**EXCERPTED PASSAGE**
'20s Swimwear, a Drop-Waist Wedding Dress, and More "Downton Abbey 2" Costumes
"Downton Abbey" costume designer Anna Robbins returns for the second film, "Downton Abbey: A New Era," where fans get to see the Crawleys in a new light. Still just as glamorous as ever, the British family travel to the French Riviera; because, as it turns out, Violet Crawley has inherited a villa. The atmosphere is more relaxed, with the costumes being more free-flowing and lightweight for warm weather (while still maintaining the air of elegance that the characters are known for when they're home at Downton).
Tuppence Middleton, who stars as Tom Branson's new wife, Lucy Smith, in a quintessential 1920s wedding dress, described the sequel to Mirror, touching on the refreshing aesthetic of the costumes. "You see these characters you're used to seeing in really formal situations, in libraries and drawing rooms and dining rooms, and all of a sudden they're on the beach. And that just does something to them. It frees them up," she said, going on to mention her inevitable moment in swimwear, which was quite constricting in the '20s: "There's such a specific shape and fit. So we spent weeks dreading having to be in front of the camera."
For the second film's wardrobe, Robbins, who has long worked with the cast to make rather ornate and often intricate costumes feel natural, focused on the end of the 1920s period, leading up to the 1930s. "It's a glorious era to design for and to find these treasures," she told Digital Spy. "Picking a favorite costume is like asking me to pick a favorite child."
Find out more about Robbins's design process and see some key looks worn by the Crawleys and their staff, straight from the expert, ahead.
"Downton Abbey: A New Era" hits US theaters exclusively on May 20 but could be available to stream on Peacock as early as 45 days after the premiere. Series creator Julian Fellowes has not yet confirmed a third film.
Michelle Dockery as Lady Mary in "Downton Abbey: A New Era"
In the second "Downton Abbey" film, Lady Mary takes on a more modest wardrobe as she prepares to become the dowager. We see her in looks that are less skin-baring and sensual and softer in tone and silhouette. Costume designer Anna Robbins told Hello!, "I looked at reintroducing a waistline to her outfits. During the 1920s, dresses became more linear, then it became a dropped waistline, then as we get to the end of the '20s, we find form in the waist again."
Laura Carmichael as Lady Edith in "Downton Abbey: A New Era"
Lady Edith's wardrobe speaks to the forward-thinking woman she aims to be. Edith craves a lifestyle as a working journalist, and we see that reflected in pieces such as her pants. At the same time, since the family are situated on the French Riviera, clothes are lightweight in free-flowing fabrics to combat the heat. Robbins told Digital Spy the printed peach kimono was a great find: "I knew as soon as I saw it I was going to be able to pair it with trousers and make that sartorial point that she's embracing this incredible new look," she said. "We're making that step forward that says we're about to enter the '30s . . . it should feel as contemporary as it can, while still very accurate in terms of cut and proportion."

**WHAT YOU NEED TO DO**
Answer these questions from the article on the "Downton Abbey: A New Era" costumes.
1. Why does the family travel to the French Riviera?
2. Which character does Tuppence Middleton play?
3. What did Anna Robbins look at reintroducing to Lady Mary's outfits?
The data has no connection to the article on the film's costumes.

**DATA SEGMENT**
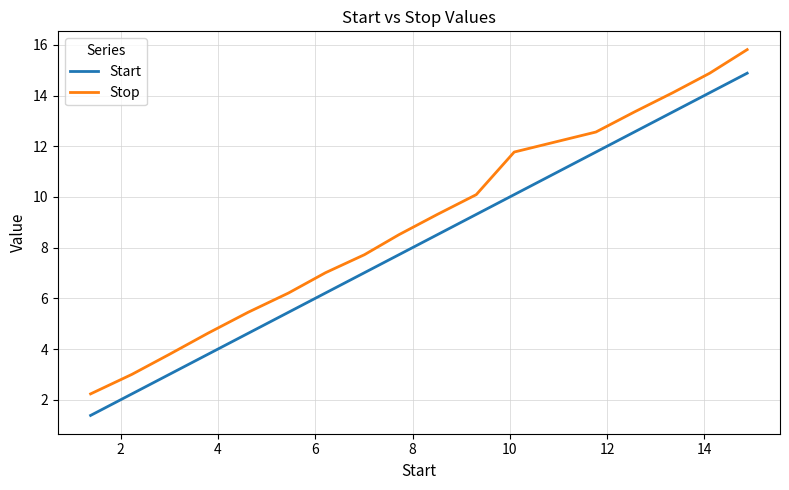

True or false: Start and Stop intersect in this chart.

False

**RESPONSE AREA**
1. Violet Crawley has inherited a villa there.
2. Lucy Smith, Tom Branson's new wife.
3. A waistline.